What you produce should match the records exactly, line for line.

#### Data shown ####

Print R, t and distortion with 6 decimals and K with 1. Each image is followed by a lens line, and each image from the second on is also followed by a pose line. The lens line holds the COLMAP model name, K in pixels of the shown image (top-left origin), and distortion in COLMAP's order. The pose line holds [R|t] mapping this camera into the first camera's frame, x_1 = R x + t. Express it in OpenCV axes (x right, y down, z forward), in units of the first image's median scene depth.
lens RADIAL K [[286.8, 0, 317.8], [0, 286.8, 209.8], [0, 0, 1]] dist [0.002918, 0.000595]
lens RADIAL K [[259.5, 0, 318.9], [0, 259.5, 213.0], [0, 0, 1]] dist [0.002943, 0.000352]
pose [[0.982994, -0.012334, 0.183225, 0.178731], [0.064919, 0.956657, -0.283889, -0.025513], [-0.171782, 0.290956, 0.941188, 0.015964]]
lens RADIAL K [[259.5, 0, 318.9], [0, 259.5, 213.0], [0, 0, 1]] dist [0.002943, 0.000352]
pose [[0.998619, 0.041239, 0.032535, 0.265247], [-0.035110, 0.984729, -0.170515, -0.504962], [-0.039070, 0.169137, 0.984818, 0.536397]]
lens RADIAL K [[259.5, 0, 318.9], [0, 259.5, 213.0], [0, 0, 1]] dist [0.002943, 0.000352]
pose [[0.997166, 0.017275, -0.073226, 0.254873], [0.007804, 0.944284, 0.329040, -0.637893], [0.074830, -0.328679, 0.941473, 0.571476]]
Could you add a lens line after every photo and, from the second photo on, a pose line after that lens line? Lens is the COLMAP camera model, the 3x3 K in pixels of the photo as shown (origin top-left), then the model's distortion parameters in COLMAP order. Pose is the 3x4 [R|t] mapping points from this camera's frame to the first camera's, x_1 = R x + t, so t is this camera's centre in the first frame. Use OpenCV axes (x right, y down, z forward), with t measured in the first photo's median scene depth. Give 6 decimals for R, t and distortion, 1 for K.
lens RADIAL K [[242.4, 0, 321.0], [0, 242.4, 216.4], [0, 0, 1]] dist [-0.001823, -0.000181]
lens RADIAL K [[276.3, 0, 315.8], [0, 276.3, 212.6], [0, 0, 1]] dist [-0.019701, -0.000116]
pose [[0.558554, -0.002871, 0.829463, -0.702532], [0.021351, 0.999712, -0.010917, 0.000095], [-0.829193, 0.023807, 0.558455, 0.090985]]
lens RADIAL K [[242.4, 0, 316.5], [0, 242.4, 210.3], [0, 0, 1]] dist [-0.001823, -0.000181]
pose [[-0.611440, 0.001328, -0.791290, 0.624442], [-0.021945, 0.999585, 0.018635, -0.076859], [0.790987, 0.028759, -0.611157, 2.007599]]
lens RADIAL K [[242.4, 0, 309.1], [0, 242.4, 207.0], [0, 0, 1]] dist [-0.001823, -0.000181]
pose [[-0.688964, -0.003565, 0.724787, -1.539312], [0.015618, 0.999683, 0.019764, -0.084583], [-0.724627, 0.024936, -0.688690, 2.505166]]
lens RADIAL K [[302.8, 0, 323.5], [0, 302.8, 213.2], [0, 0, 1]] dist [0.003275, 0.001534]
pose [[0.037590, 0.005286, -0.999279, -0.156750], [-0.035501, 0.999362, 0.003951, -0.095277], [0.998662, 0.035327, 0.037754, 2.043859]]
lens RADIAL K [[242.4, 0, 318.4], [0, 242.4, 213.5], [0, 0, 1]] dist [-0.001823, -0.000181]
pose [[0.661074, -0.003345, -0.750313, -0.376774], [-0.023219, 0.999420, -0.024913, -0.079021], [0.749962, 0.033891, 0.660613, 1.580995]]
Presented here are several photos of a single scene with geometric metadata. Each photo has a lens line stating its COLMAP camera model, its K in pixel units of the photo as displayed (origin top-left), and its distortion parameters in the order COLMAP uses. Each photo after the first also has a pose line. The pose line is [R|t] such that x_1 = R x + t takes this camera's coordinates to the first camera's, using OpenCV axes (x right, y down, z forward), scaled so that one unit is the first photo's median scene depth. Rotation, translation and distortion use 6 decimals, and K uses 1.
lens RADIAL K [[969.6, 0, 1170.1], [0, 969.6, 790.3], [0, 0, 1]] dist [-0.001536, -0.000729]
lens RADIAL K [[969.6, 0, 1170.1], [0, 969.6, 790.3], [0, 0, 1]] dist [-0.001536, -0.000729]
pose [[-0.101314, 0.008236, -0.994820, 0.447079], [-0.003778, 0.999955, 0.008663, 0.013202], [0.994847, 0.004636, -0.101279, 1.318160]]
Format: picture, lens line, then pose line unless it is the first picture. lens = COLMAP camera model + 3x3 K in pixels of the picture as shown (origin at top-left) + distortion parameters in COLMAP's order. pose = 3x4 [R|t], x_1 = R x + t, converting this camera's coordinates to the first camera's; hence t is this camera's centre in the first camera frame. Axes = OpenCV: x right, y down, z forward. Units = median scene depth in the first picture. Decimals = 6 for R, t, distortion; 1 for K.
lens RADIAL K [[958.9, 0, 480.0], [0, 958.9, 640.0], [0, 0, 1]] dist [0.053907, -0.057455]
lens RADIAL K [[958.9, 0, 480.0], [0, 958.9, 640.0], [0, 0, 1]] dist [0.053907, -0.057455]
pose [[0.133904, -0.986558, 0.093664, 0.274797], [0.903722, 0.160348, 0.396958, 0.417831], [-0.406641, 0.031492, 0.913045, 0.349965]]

####

● **Exercise response**
Print R, t and distortion with 6 decimals and K with 1. Each image is followed by a lens line, and each image from the second on is also followed by a pose line. The lens line holds the COLMAP model name, K in pixels of the shown image (top-left origin), and distortion in COLMAP's order. The pose line holds [R|t] mapping this camera into the first camera's frame, x_1 = R x + t. Express it in OpenCV axes (x right, y down, z forward), in units of the first image's median scene depth.
lens RADIAL K [[286.8, 0, 317.8], [0, 286.8, 209.8], [0, 0, 1]] dist [0.002918, 0.000595]
lens RADIAL K [[259.5, 0, 318.9], [0, 259.5, 213.0], [0, 0, 1]] dist [0.002943, 0.000352]
pose [[0.982994, -0.012334, 0.183225, 0.178731], [0.064919, 0.956657, -0.283889, -0.025513], [-0.171782, 0.290956, 0.941188, 0.015964]]
lens RADIAL K [[259.5, 0, 318.9], [0, 259.5, 213.0], [0, 0, 1]] dist [0.002943, 0.000352]
pose [[0.998619, 0.041239, 0.032535, 0.265247], [-0.035110, 0.984729, -0.170515, -0.504962], [-0.039070, 0.169137, 0.984818, 0.536397]]
lens RADIAL K [[259.5, 0, 318.9], [0, 259.5, 213.0], [0, 0, 1]] dist [0.002943, 0.000352]
pose [[0.997166, 0.017275, -0.073226, 0.254873], [0.007804, 0.944284, 0.329040, -0.637893], [0.074830, -0.328679, 0.941473, 0.571476]]
Could you add a lens line after every photo and, from the second photo on, a pose line after that lens line? Lens is the COLMAP camera model, the 3x3 K in pixels of the photo as shown (origin top-left), then the model's distortion parameters in COLMAP order. Pose is the 3x4 [R|t] mapping points from this camera's frame to the first camera's, x_1 = R x + t, so t is this camera's centre in the first frame. Use OpenCV axes (x right, y down, z forward), with t measured in the first photo's median scene depth. Give 6 decimals for R, t and distortion, 1 for K.
lens RADIAL K [[242.4, 0, 321.0], [0, 242.4, 216.4], [0, 0, 1]] dist [-0.001823, -0.000181]
lens RADIAL K [[276.3, 0, 315.8], [0, 276.3, 212.6], [0, 0, 1]] dist [-0.019701, -0.000116]
pose [[0.558554, -0.002871, 0.829463, -0.702532], [0.021351, 0.999712, -0.010917, 0.000095], [-0.829193, 0.023807, 0.558455, 0.090985]]
lens RADIAL K [[242.4, 0, 316.5], [0, 242.4, 210.3], [0, 0, 1]] dist [-0.001823, -0.000181]
pose [[-0.611440, 0.001328, -0.791290, 0.624442], [-0.021945, 0.999585, 0.018635, -0.076859], [0.790987, 0.028759, -0.611157, 2.007599]]
lens RADIAL K [[242.4, 0, 309.1], [0, 242.4, 207.0], [0, 0, 1]] dist [-0.001823, -0.000181]
pose [[-0.688964, -0.003565, 0.724787, -1.539312], [0.015618, 0.999683, 0.019764, -0.084583], [-0.724627, 0.024936, -0.688690, 2.505166]]
lens RADIAL K [[302.8, 0, 323.5], [0, 302.8, 213.2], [0, 0, 1]] dist [0.003275, 0.001534]
pose [[0.037590, 0.005286, -0.999279, -0.156750], [-0.035501, 0.999362, 0.003951, -0.095277], [0.998662, 0.035327, 0.037754, 2.043859]]
lens RADIAL K [[242.4, 0, 318.4], [0, 242.4, 213.5], [0, 0, 1]] dist [-0.001823, -0.000181]
pose [[0.661074, -0.003345, -0.750313, -0.376774], [-0.023219, 0.999420, -0.024913, -0.079021], [0.749962, 0.033891, 0.660613, 1.580995]]
Presented here are several photos of a single scene with geometric metadata. Each photo has a lens line stating its COLMAP camera model, its K in pixel units of the photo as displayed (origin top-left), and its distortion parameters in the order COLMAP uses. Each photo after the first also has a pose line. The pose line is [R|t] such that x_1 = R x + t takes this camera's coordinates to the first camera's, using OpenCV axes (x right, y down, z forward), scaled so that one unit is the first photo's median scene depth. Rotation, translation and distortion use 6 decimals, and K uses 1.
lens RADIAL K [[969.6, 0, 1170.1], [0, 969.6, 790.3], [0, 0, 1]] dist [-0.001536, -0.000729]
lens RADIAL K [[969.6, 0, 1170.1], [0, 969.6, 790.3], [0, 0, 1]] dist [-0.001536, -0.000729]
pose [[-0.101314, 0.008236, -0.994820, 0.447079], [-0.003778, 0.999955, 0.008663, 0.013202], [0.994847, 0.004636, -0.101279, 1.318160]]
Format: picture, lens line, then pose line unless it is the first picture. lens = COLMAP camera model + 3x3 K in pixels of the picture as shown (origin at top-left) + distortion parameters in COLMAP's order. pose = 3x4 [R|t], x_1 = R x + t, converting this camera's coordinates to the first camera's; hence t is this camera's centre in the first camera frame. Axes = OpenCV: x right, y down, z forward. Units = median scene depth in the first picture. Decimals = 6 for R, t, distortion; 1 for K.
lens RADIAL K [[958.9, 0, 480.0], [0, 958.9, 640.0], [0, 0, 1]] dist [0.053907, -0.057455]
lens RADIAL K [[958.9, 0, 480.0], [0, 958.9, 640.0], [0, 0, 1]] dist [0.053907, -0.057455]
pose [[0.133904, -0.986558, 0.093664, 0.274797], [0.903722, 0.160348, 0.396958, 0.417831], [-0.406641, 0.031492, 0.913045, 0.349965]]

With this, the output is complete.